One man, one bullet wound, and nobody else in sight, bar the tracks of multiple horses that had only become visible some time later. The knowledge of how close it’d happened to Endmoor’s gates sent another chill through him.
He and one of his farmhands had transported the chap back to the homestead and done their best to patch him up, and by the time John Stanford had ridden out to see Robert after breakfast, the whole property was alive with activity and unease.
‘I wouldn’t say he was out of the woods yet,’ Robert said, glancing at his friend as they kept pace with each other, senses cast outwards, braced for anyone or anything to emerge from the bush.
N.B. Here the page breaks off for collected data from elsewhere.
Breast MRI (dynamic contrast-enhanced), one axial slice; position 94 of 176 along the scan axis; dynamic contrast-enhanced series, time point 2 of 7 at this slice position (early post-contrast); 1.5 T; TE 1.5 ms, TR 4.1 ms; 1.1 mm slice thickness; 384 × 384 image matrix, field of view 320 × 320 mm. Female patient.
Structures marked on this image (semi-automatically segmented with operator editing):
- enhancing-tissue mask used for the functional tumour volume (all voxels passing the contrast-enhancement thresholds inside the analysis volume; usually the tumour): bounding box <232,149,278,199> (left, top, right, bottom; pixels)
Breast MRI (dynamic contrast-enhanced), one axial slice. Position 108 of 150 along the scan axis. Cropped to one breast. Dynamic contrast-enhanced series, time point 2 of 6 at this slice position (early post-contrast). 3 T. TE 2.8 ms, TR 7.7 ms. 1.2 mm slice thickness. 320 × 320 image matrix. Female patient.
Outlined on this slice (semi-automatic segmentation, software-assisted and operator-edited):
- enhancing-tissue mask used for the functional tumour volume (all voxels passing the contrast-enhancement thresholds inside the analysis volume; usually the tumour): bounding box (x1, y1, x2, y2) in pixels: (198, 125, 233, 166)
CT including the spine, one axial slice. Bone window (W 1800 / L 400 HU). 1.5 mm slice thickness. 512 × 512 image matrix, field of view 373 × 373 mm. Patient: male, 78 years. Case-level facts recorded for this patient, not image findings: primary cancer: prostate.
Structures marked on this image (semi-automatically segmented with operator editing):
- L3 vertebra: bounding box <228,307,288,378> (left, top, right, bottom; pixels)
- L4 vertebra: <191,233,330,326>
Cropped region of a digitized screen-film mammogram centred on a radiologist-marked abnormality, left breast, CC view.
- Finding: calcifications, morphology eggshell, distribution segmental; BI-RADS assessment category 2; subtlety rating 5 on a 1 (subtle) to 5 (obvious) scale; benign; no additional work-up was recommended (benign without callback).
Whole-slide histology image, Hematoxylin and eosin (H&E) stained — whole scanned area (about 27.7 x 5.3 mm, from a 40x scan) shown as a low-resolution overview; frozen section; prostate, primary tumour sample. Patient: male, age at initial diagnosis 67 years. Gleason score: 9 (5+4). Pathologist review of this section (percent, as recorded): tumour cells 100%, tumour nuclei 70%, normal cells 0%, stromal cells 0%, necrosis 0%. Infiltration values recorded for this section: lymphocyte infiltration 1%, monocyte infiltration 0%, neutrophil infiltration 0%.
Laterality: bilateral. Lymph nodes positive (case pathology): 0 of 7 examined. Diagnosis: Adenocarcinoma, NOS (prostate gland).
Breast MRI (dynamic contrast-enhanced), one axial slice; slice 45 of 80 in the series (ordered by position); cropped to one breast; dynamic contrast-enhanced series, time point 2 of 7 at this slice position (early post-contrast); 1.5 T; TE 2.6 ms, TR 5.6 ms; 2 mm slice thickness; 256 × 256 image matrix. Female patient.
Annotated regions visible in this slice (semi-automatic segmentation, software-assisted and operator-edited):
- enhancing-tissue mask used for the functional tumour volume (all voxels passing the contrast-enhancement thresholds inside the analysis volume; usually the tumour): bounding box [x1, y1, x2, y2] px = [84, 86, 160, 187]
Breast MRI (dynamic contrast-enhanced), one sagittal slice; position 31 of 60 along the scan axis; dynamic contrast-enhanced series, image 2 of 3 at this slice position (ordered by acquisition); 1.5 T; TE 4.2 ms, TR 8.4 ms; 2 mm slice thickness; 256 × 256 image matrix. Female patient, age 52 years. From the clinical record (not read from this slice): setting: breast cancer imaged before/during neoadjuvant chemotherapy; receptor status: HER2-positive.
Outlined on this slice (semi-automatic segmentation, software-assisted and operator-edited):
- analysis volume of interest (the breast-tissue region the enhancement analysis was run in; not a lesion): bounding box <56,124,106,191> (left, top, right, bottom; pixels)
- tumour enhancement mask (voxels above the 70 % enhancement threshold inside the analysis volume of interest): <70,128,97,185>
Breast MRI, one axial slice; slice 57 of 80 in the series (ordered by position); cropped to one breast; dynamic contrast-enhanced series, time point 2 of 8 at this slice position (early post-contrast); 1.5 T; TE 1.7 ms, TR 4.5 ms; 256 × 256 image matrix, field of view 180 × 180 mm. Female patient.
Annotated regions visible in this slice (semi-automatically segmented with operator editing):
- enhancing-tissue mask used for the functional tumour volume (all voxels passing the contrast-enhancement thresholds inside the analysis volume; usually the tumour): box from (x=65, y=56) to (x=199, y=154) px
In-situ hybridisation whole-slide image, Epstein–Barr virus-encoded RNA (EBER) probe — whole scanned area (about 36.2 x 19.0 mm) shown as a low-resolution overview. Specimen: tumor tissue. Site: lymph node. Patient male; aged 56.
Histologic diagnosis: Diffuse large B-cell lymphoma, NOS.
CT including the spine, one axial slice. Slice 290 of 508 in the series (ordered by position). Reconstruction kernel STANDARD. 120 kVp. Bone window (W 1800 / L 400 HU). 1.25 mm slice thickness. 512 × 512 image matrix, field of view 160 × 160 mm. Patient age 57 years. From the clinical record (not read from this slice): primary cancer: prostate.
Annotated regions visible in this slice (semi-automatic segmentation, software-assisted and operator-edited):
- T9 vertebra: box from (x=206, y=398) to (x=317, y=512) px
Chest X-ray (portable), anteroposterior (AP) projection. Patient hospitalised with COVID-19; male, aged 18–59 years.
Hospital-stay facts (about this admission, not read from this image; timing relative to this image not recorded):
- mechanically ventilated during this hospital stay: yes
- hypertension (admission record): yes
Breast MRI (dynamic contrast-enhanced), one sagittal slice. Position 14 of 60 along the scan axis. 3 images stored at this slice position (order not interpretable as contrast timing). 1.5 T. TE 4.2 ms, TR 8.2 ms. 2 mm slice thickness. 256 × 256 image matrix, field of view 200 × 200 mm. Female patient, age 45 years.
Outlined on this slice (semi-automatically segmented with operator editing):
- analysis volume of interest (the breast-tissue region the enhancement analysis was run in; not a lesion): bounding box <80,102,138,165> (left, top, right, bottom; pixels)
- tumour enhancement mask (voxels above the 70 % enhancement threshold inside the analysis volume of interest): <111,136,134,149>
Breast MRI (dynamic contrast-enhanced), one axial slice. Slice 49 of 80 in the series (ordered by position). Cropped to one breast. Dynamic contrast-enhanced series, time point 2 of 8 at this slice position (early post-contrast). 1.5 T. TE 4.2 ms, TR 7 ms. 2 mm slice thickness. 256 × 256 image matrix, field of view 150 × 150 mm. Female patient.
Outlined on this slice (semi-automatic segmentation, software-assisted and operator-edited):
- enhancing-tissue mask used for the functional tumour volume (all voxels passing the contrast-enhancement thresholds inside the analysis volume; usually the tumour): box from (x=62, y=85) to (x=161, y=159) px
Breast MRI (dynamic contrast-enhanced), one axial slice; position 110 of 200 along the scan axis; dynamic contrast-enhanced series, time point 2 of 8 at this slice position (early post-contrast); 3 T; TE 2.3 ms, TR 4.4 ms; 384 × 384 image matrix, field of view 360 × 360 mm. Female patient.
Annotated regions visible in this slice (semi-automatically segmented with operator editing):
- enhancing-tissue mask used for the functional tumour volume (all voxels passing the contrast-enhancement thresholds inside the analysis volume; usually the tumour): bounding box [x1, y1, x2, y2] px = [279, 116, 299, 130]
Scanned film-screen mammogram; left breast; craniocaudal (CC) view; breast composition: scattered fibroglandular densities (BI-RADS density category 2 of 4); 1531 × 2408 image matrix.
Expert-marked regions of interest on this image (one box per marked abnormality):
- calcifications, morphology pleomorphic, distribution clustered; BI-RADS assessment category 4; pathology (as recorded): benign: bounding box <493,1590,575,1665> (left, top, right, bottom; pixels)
In fact, Robert wasn’t at all confident the fellow would see out the remainder of the day, God help him. It wasn’t a pleasant thought, and his fingers flexed on his weapon.
Young, roughly dressed, and looking as though he’d not seen a bath for a considerable amount of time, the stranger was not a familiar face to Robert or to John, nor to any of the curious locals who’d poked their head into the staff quarters in the past couple of hours.
John grunted in agreement, jaw tight. ‘It’s a nasty wound, that one. Never heard of a shot like that meeting a happy ending.’
They trudged along, footfalls deliberately heavy in the dry, overgrown grass as a deterrent to reptiles that bit when startled. The sun climbed higher into the sky as the autumn mist gave way to another brilliantly sunny day. The new season had hit quite suddenly the week before, taking with it the worst of the summer heat, but leaving the land parched and brown and dangerous.